Wedding Photographers Are the #1 Splurge
While average wedding costs for every type of vendor vary enormously based on where you’re getting married and what caliber you’re looking for, we asked couples what their priority would be if they they were to go over budget on a single item: the #1 splurge-worthy category was wedding photographers, followed closely by wedding venues and catering.
Reducing Guest Count Is the Top Way to Lower Costs
While the 100-person wedding may have returned in full force, when push comes to shove, cutting a few fringe friends and distant relatives from the guest list is the most common way that most couples are working to stay within budget.
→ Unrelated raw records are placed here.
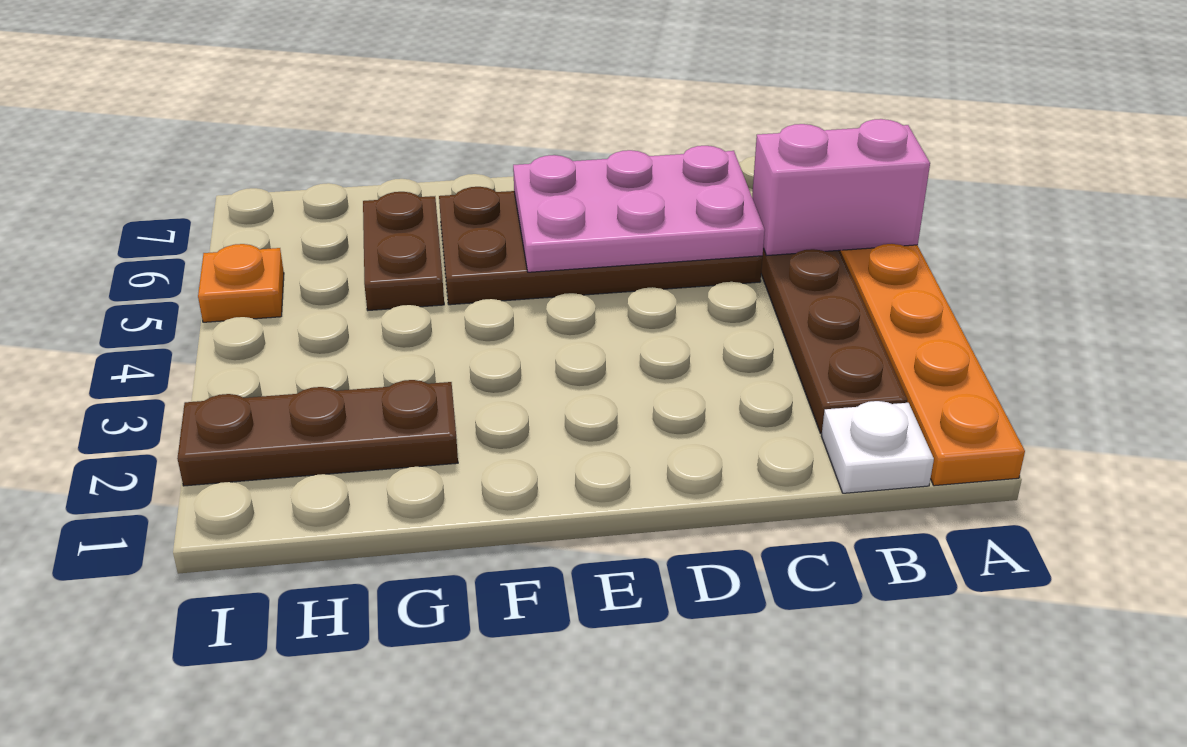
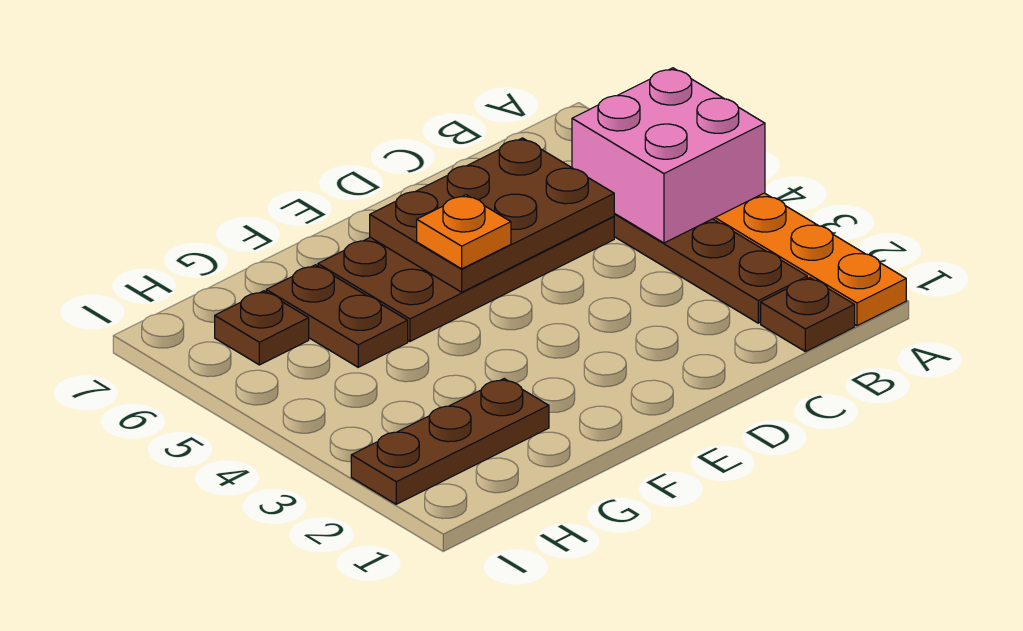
pink brick A5:B5 level 2 -> pink brick A4:B5 level 2
white plate B1 level 1 -> brown plate B1 level 1
pink plate C5:E6 level 2 -> brown plate C5:E6 level 2
none -> brown plate H6 level 1
orange plate I5 level 1 -> orange plate E5 level 3

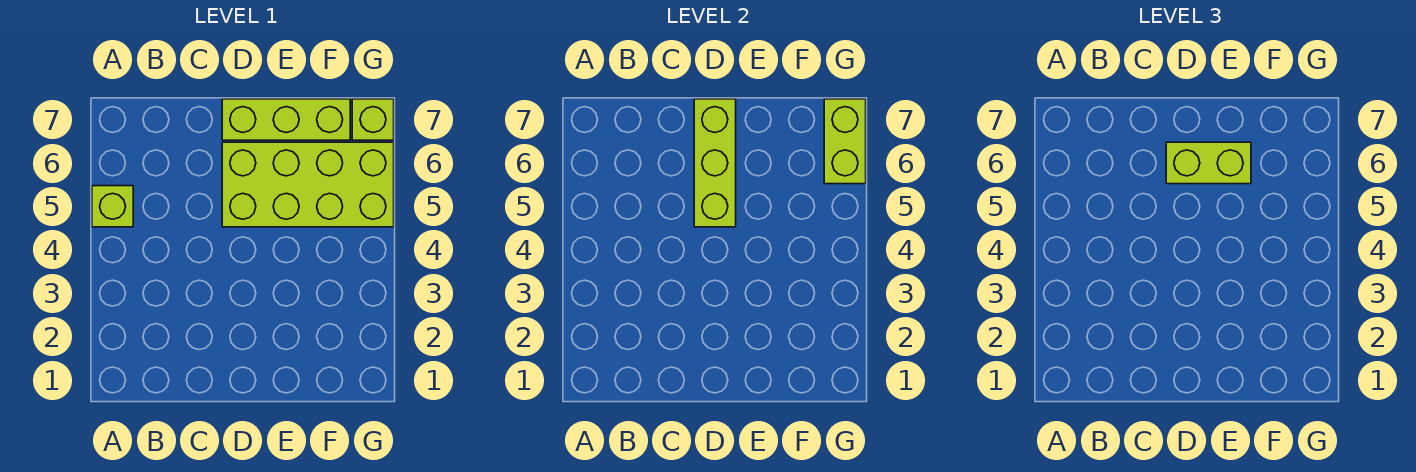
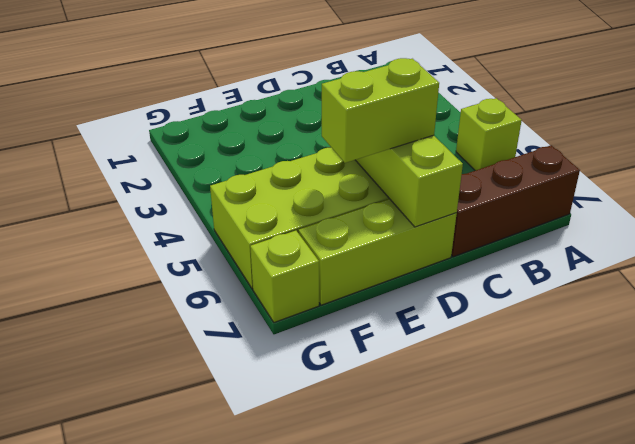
none -> brown brick A7:C7 level 1
lime brick G6:G7 level 2 -> none

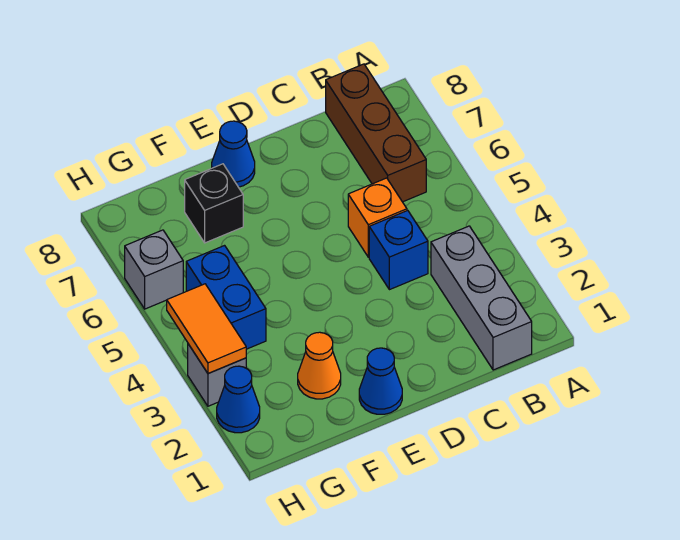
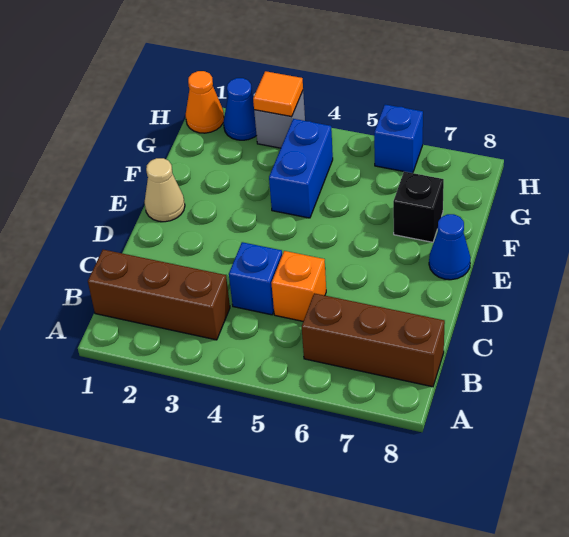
grey brick B1:B3 level 1 -> brown brick B1:B3 level 1
blue cone E1 level 1 -> tan cone E1 level 1
orange cone F2 level 1 -> orange cone H1 level 1
blue brick G4:G5 level 1 -> blue brick F4:G4 level 1
orange tile H3:H4 level 2 -> orange tile H3 level 2
grey brick H6 level 1 -> blue brick H6 level 1

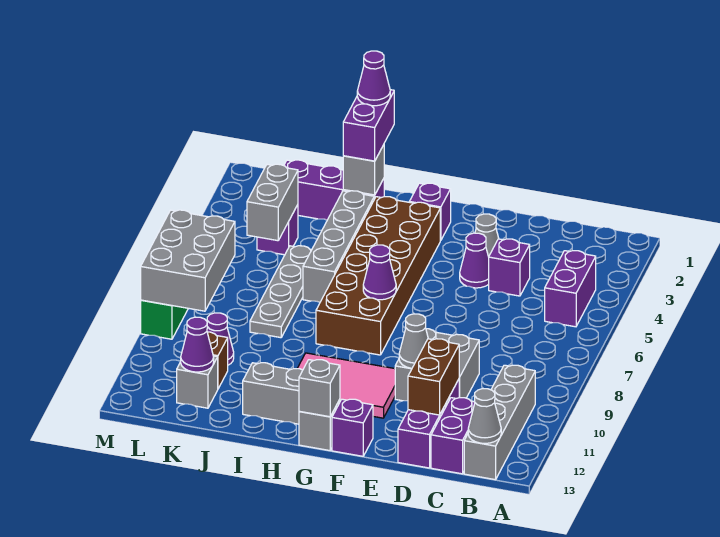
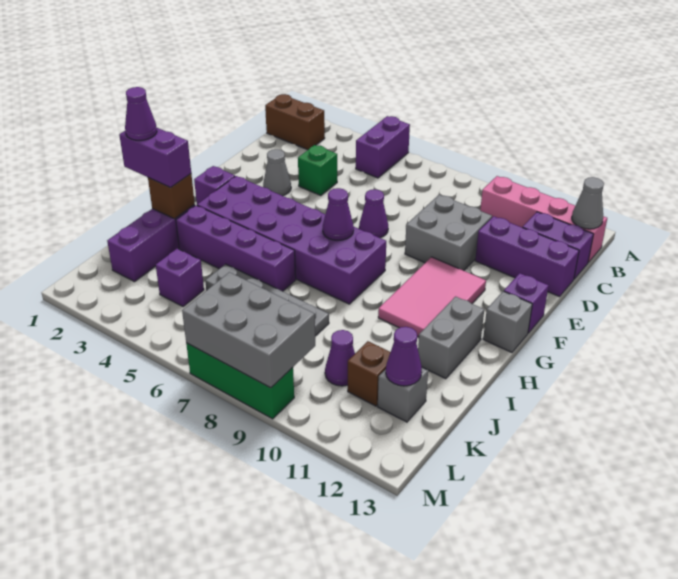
purple brick B4:B5 level 1 -> purple brick A5:B5 level 1
grey brick B10:B13 level 1 -> pink brick B10:B13 level 1
purple brick D4 level 1 -> green brick D4 level 1
brown brick D11:D12 level 2 -> brown brick B1:B2 level 1
purple cone E4 level 1 -> purple cone E7 level 1
grey cone E10 level 2 -> none
brown brick G3:H8 level 1 -> purple brick G3:H8 level 1
grey brick G13 level 2 -> none
grey brick I2 level 2 -> brown brick I2 level 2
grey brick I3:I6 level 1 -> purple brick I3:I6 level 1
grey brick K4:K5 level 2 -> none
Entertainment (wedding ceremony musicians, live bands, DJs, etc.) is another area in which some couples are willing to make sacrifices to meet their budgets—which doesn’t necessarily imply a Spotify wedding, but may mean opting for a string trio vs. a quartet, or a smaller live band vs. a 20-piece brass band.
Catering Can Be Costly
With guest counts on the rise—and being one of the biggest variables—it’s not surprising that 51% of couples indicated that the food and beverages at their wedding will be the largest expense. The next most-expensive line item listed was the wedding venue, and since catering is frequently provided by the wedding venue, it makes sense that these would be the two most costly categories on couples’ lists.
Wedding Venues Can Cost Upwards of $50,000
As discussed, wedding venues can be one of the largest costs associated with your wedding—especially if your venue is providing catering for the event as well. How much that cost is, of course, depends enormously on where the venue is located, and how many guests are attending, if catering pricing is included. But we found it interesting to learn that the most common price range quoted from desired wedding venues is upwards of $50,000, according to 29% of couples surveyed.
Real Wedding Budgets are Higher than “National Averages”
But understanding a $50,000 price quote for a wedding venue is only really helpful when viewed in the context of the full wedding budget. So we asked! How much are couples expecting to spend on their weddings? The answer may surprise you based on other average wedding cost studies, but we actually weren’t shocked to learn that 40% of couples have a projected total wedding budget of more than $76,000.
This may be because wedding costs typically fall into six tiers, ranging from intimate weddings that cost $1,000 or less to “ultra luxury” weddings with overall costs of $500,000 or more—and an “average” wedding cost number gets skewed by how many couples fall at each end of the spectrum.
The Vast Majority of Couples Are Getting Some Financial Help
So with higher costs than before the pandemic, price increases due to inflation, and budgets that are getting blown out of the water, how the heck are couples paying for their 2022 weddings? The answer is simple: with some help. A whopping 80% of couples surveyed indicated that they have family-members who are contributing to the wedding costs. Another popular method (22%) is putting expenses on credit cards that can be paid off at a later date, while a small handful of couples (less than 3%) are taking out bank loans to pay for their weddings. All in all, 82% of couples say they're getting some sort of financial help.
It’s Going to Be a Very Busy Wedding Season
Of course, not only are couples busily navigating their own 2022 weddings—they’re also attending them as wedding guests—and lots of them. From 2020 postponements, to people who held off through 2021, to newly engaged couples eager to wed before 2023 (and before inflation and wedding costs get any higher), 48% of couples said they anticipate attending 3-5 weddings in 2022—and a solid 14% are attending 6-10!
So be sure you’re budgeting for the expenses that come with celebrating your loved ones too!